*WHAT YOU WILL DO*.
Although the entries contain pictures, write out only their text, exactly as it stands.

[Items from a data source]
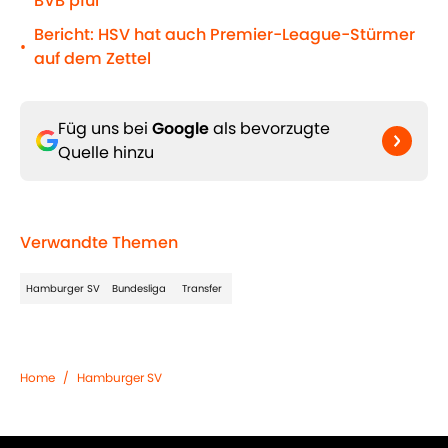
BVB pfui
Bericht: HSV hat auch Premier-League-Stürmer
•
auf dem Zettel
Füg uns bei
Google
als bevorzugte
Quelle hinzu
Verwandte Themen
Hamburger SV
Bundesliga
Transfer
Home
/
Hamburger SV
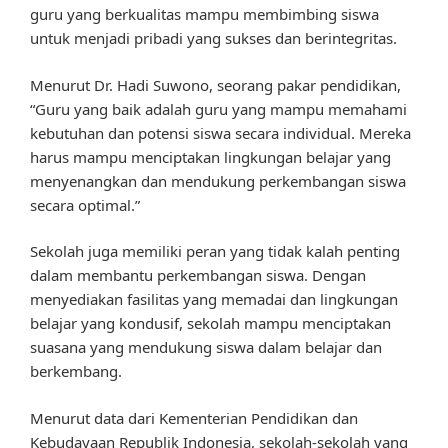
guru yang berkualitas mampu membimbing siswa
untuk menjadi pribadi yang sukses dan berintegritas.
Menurut Dr. Hadi Suwono, seorang pakar pendidikan,
“Guru yang baik adalah guru yang mampu memahami
kebutuhan dan potensi siswa secara individual. Mereka
harus mampu menciptakan lingkungan belajar yang
menyenangkan dan mendukung perkembangan siswa
secara optimal.”
Sekolah juga memiliki peran yang tidak kalah penting
dalam membantu perkembangan siswa. Dengan
menyediakan fasilitas yang memadai dan lingkungan
belajar yang kondusif, sekolah mampu menciptakan
suasana yang mendukung siswa dalam belajar dan
berkembang.
Menurut data dari Kementerian Pendidikan dan
Kebudayaan Republik Indonesia, sekolah-sekolah yang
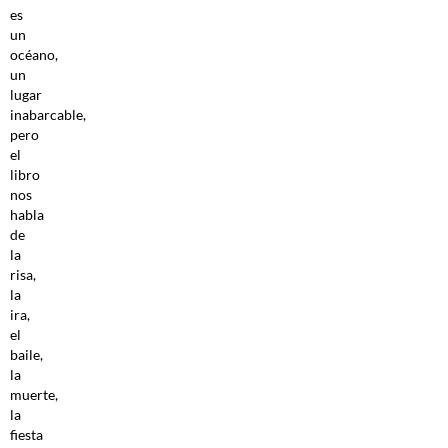
es
un
océano,
un
lugar
inabarcable,
pero
el
libro
nos
habla
de
la
risa,
la
ira,
el
baile,
la
muerte,
la
fiesta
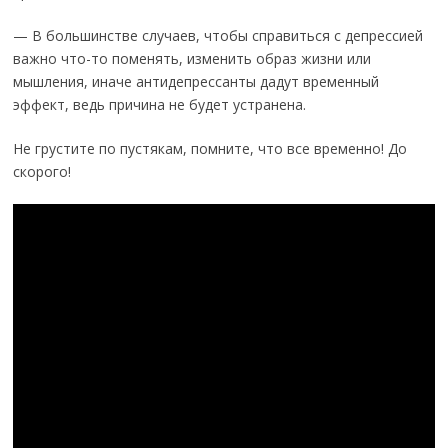
— В большинстве случаев, чтобы справиться с депрессией
важно что-то поменять, изменить образ жизни или
мышления, иначе антидепрессанты дадут временный
эффект, ведь причина не будет устранена.
Не грустите по пустякам, помните, что все временно! До
скорого!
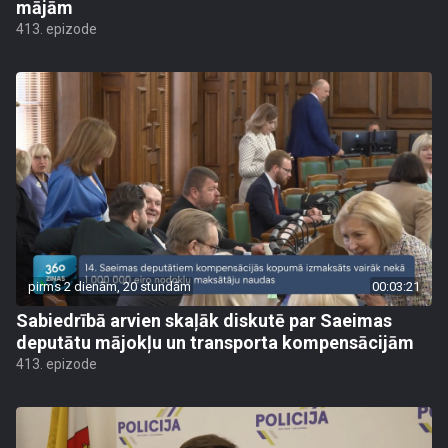
mājām
413. epizode
pirms 2 dienām, 20 stundām
00:03:21
Sabiedrībā arvien skaļāk diskutē par Saeimas
deputātu mājokļu un transporta kompensācijām
413. epizode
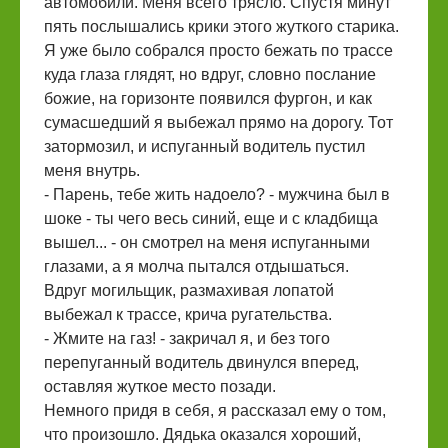
автомобили. Меня всего трясло. Спустя минут
пять послышались крики этого жуткого старика.
Я уже было собрался просто бежать по трассе
куда глаза глядят, но вдруг, словно послание
божие, на горизонте появился фургон, и как
сумасшедший я выбежал прямо на дорогу. Тот
затормозил, и испуганный водитель пустил
меня внутрь.
- Парень, тебе жить надоело? - мужчина был в
шоке - ты чего весь синий, еще и с кладбища
вышел... - он смотрел на меня испуганными
глазами, а я молча пытался отдышаться.
Вдруг могильщик, размахивая лопатой
выбежал к трассе, крича ругательства.
- Жмите на газ! - закричал я, и без того
перепуганный водитель двинулся вперед,
оставляя жуткое место позади.
Немного придя в себя, я рассказал ему о том,
что произошло. Дядька оказался хороший,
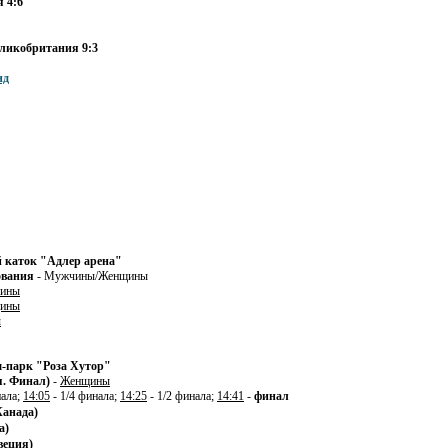
 4:6
ликобритания 9:3
нд
 каток "Адлер арена"
ования
- Мужчины/Женщины
ины
ины
ы
-парк "Роза Хутор"
. Финал)
-
Женщины
нала;
14:05
- 1/4 финала;
14:25
- 1/2 финала;
14:41
-
финал
Канада)
а)
веция)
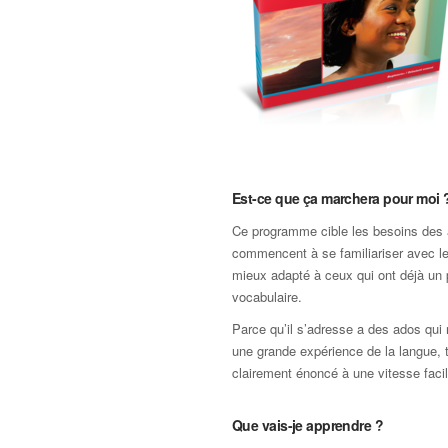
Est-ce que ça marchera pour moi 
Ce programme cible les besoins des 
commencent à se familiariser avec le 
mieux adapté à ceux qui ont déjà un 
vocabulaire.
Parce qu’il s’adresse a des ados qui
une grande expérience de la langue, t
clairement énoncé à une vitesse facil
Que vais-je apprendre ?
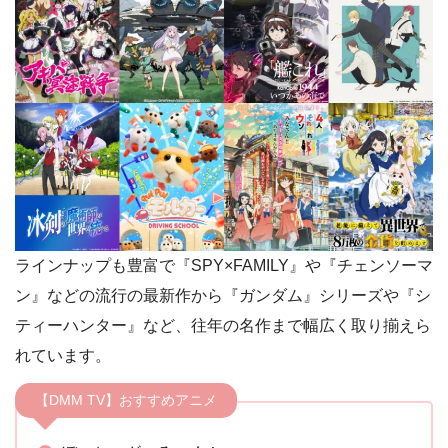
ラインナップも豊富で『SPY×FAMILY』や『チェンソーマ
ン』などの流行の最新作から『ガンダム』シリーズや『シ
ティーハンター』など、往年の名作まで幅広く取り揃えら
れています。
【DMM TV】おすすめアニメ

*RESPONSE AREA*.
BVB pfui
Bericht: HSV hat auch Premier-League-Stürmer
•
auf dem Zettel
Füg uns bei
Google
als bevorzugte
Quelle hinzu
Verwandte Themen
Hamburger SV
Bundesliga
Transfer
Home
/
Hamburger SV
guru yang berkualitas mampu membimbing siswa
untuk menjadi pribadi yang sukses dan berintegritas.
Menurut Dr. Hadi Suwono, seorang pakar pendidikan,
“Guru yang baik adalah guru yang mampu memahami
kebutuhan dan potensi siswa secara individual. Mereka
harus mampu menciptakan lingkungan belajar yang
menyenangkan dan mendukung perkembangan siswa
secara optimal.”
Sekolah juga memiliki peran yang tidak kalah penting
dalam membantu perkembangan siswa. Dengan
menyediakan fasilitas yang memadai dan lingkungan
belajar yang kondusif, sekolah mampu menciptakan
suasana yang mendukung siswa dalam belajar dan
berkembang.
Menurut data dari Kementerian Pendidikan dan
Kebudayaan Republik Indonesia, sekolah-sekolah yang
es
un
océano,
un
lugar
inabarcable,
pero
el
libro
nos
habla
de
la
risa,
la
ira,
el
baile,
la
muerte,
la
fiesta
— В большинстве случаев, чтобы справиться с депрессией
важно что-то поменять, изменить образ жизни или
мышления, иначе антидепрессанты дадут временный
эффект, ведь причина не будет устранена.
Не грустите по пустякам, помните, что все временно! До
скорого!
mājām
413. epizode
pirms 2 dienām, 20 stundām
00:03:21
Sabiedrībā arvien skaļāk diskutē par Saeimas
deputātu mājokļu un transporta kompensācijām
413. epizode
автомобили. Меня всего трясло. Спустя минут
пять послышались крики этого жуткого старика.
Я уже было собрался просто бежать по трассе
куда глаза глядят, но вдруг, словно послание
божие, на горизонте появился фургон, и как
сумасшедший я выбежал прямо на дорогу. Тот
затормозил, и испуганный водитель пустил
меня внутрь.
- Парень, тебе жить надоело? - мужчина был в
шоке - ты чего весь синий, еще и с кладбища
вышел... - он смотрел на меня испуганными
глазами, а я молча пытался отдышаться.
Вдруг могильщик, размахивая лопатой
выбежал к трассе, крича ругательства.
- Жмите на газ! - закричал я, и без того
перепуганный водитель двинулся вперед,
оставляя жуткое место позади.
Немного придя в себя, я рассказал ему о том,
что произошло. Дядька оказался хороший,
 4:6
ликобритания 9:3
нд
 каток "Адлер арена"
ования
- Мужчины/Женщины
ины
ины
ы
-парк "Роза Хутор"
. Финал)
-
Женщины
нала;
14:05
- 1/4 финала;
14:25
- 1/2 финала;
14:41
-
финал
Канада)
а)
веция)
Est-ce que ça marchera pour moi 
Ce programme cible les besoins des 
commencent à se familiariser avec le 
mieux adapté à ceux qui ont déjà un 
vocabulaire.
Parce qu’il s’adresse a des ados qui
une grande expérience de la langue, t
clairement énoncé à une vitesse facil
Que vais-je apprendre ?
ラインナップも豊富で『SPY×FAMILY』や『チェンソーマ
ン』などの流行の最新作から『ガンダム』シリーズや『シ
ティーハンター』など、往年の名作まで幅広く取り揃えら
れています。
【DMM TV】おすすめアニメ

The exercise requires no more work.